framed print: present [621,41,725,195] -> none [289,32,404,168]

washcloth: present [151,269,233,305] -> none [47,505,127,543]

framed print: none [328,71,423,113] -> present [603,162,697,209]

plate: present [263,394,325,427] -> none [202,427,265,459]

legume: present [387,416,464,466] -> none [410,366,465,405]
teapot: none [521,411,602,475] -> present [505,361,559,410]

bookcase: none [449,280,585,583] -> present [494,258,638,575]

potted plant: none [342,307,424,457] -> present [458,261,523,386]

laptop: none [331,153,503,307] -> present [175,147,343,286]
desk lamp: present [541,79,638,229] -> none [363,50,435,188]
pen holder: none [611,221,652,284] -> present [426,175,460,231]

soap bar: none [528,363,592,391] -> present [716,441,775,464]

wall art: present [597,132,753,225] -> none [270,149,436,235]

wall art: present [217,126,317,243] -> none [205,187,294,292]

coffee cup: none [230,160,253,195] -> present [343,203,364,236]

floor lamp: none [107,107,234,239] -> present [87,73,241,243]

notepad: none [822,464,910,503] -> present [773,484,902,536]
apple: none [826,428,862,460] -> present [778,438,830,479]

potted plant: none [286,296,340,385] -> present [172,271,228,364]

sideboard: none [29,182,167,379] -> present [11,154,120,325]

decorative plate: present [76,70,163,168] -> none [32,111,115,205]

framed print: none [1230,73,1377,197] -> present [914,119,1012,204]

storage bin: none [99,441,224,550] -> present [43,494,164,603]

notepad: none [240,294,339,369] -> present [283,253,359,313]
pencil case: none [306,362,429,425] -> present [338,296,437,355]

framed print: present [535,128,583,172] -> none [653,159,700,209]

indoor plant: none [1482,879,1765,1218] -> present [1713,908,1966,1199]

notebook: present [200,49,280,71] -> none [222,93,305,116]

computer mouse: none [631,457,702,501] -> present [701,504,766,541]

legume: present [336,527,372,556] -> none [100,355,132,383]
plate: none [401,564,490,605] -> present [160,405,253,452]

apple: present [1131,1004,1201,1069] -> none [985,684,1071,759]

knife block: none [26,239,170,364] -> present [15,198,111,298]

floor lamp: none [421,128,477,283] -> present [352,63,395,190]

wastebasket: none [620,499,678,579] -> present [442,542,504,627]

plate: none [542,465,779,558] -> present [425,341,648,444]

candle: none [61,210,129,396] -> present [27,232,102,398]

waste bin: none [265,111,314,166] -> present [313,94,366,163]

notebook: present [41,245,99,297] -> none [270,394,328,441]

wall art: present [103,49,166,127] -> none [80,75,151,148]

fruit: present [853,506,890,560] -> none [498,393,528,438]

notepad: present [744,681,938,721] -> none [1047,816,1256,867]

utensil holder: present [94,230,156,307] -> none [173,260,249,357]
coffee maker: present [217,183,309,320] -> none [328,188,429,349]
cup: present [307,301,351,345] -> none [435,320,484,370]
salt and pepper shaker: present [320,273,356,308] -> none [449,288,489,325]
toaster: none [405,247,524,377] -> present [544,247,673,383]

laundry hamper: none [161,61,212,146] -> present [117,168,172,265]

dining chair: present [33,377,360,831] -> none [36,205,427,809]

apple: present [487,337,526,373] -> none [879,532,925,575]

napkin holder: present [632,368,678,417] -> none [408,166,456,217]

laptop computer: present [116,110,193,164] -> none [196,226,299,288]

━━━━━━━━━━━━━━━━━━━━

→ Requirement: With the line containing "potted plant: none [342,307,424,457]" as the last one, please set down exactly the lines of the records above from their very first line, and nothing more.

→ Your response:
framed print: present [621,41,725,195] -> none [289,32,404,168]

washcloth: present [151,269,233,305] -> none [47,505,127,543]

framed print: none [328,71,423,113] -> present [603,162,697,209]

plate: present [263,394,325,427] -> none [202,427,265,459]

legume: present [387,416,464,466] -> none [410,366,465,405]
teapot: none [521,411,602,475] -> present [505,361,559,410]

bookcase: none [449,280,585,583] -> present [494,258,638,575]

potted plant: none [342,307,424,457] -> present [458,261,523,386]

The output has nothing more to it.